+++ Exercise materials +++

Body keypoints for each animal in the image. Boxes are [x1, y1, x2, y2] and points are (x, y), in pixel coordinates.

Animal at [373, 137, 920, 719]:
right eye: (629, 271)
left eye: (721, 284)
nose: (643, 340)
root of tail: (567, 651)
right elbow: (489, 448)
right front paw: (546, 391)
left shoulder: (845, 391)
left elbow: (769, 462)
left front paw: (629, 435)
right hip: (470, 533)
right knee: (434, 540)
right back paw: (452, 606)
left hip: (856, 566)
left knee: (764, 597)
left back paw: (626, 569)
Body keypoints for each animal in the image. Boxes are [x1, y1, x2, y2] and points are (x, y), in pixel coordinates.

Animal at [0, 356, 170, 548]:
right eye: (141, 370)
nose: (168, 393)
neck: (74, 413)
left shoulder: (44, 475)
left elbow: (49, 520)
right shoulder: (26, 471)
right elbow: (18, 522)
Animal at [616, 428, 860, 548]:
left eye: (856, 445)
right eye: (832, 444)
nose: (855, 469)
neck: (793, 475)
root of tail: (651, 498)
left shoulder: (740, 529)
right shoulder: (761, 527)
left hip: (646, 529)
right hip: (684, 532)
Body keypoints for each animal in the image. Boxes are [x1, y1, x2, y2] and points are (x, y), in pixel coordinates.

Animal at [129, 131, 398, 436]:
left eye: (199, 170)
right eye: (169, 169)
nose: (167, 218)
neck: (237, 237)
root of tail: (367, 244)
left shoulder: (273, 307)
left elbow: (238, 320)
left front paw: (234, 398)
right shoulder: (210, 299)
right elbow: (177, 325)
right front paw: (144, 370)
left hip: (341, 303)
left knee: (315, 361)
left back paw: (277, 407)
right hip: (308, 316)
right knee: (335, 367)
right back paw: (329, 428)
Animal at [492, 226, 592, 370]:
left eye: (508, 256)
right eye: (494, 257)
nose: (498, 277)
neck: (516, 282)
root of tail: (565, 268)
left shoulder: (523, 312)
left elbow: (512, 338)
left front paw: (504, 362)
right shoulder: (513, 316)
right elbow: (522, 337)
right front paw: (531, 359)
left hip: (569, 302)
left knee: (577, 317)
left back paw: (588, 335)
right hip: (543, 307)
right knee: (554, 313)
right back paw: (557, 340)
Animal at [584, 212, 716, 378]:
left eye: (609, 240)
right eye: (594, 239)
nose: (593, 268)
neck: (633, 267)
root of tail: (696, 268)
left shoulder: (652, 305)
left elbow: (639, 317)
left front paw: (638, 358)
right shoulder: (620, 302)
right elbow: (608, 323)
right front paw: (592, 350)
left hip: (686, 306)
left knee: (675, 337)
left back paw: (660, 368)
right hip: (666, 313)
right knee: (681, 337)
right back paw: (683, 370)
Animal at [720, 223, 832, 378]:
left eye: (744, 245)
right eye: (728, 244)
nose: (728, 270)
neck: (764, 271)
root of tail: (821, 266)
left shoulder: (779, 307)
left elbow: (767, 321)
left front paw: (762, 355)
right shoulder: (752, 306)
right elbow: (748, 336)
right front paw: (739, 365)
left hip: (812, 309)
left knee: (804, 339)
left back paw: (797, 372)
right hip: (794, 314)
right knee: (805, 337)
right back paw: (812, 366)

+++

_Assignment_
Using the entries above, quote each line verbatim from the first through the line that contains "neck: (237, 237)".

_Task answer_
Body keypoints for each animal in the image. Boxes are [x1, y1, x2, y2] and points are (x, y), in pixel coordinates.

Animal at [373, 137, 920, 719]:
right eye: (629, 271)
left eye: (721, 284)
nose: (643, 340)
root of tail: (567, 651)
right elbow: (489, 448)
right front paw: (546, 391)
left shoulder: (845, 391)
left elbow: (769, 462)
left front paw: (629, 435)
right hip: (470, 533)
right knee: (434, 540)
right back paw: (452, 606)
left hip: (856, 566)
left knee: (764, 597)
left back paw: (626, 569)
Body keypoints for each animal in the image. Boxes are [x1, y1, x2, y2] and points are (x, y), in pixel coordinates.

Animal at [0, 356, 170, 548]:
right eye: (141, 370)
nose: (168, 393)
neck: (74, 413)
left shoulder: (44, 475)
left elbow: (49, 520)
right shoulder: (26, 471)
right elbow: (18, 522)
Animal at [616, 428, 860, 548]:
left eye: (856, 445)
right eye: (832, 444)
nose: (855, 469)
neck: (793, 475)
root of tail: (651, 498)
left shoulder: (740, 529)
right shoulder: (761, 527)
left hip: (646, 529)
right hip: (684, 532)
Body keypoints for each animal in the image. Boxes are [x1, y1, x2, y2] and points are (x, y), in pixel coordinates.

Animal at [129, 131, 398, 436]:
left eye: (199, 170)
right eye: (169, 169)
nose: (167, 218)
neck: (237, 237)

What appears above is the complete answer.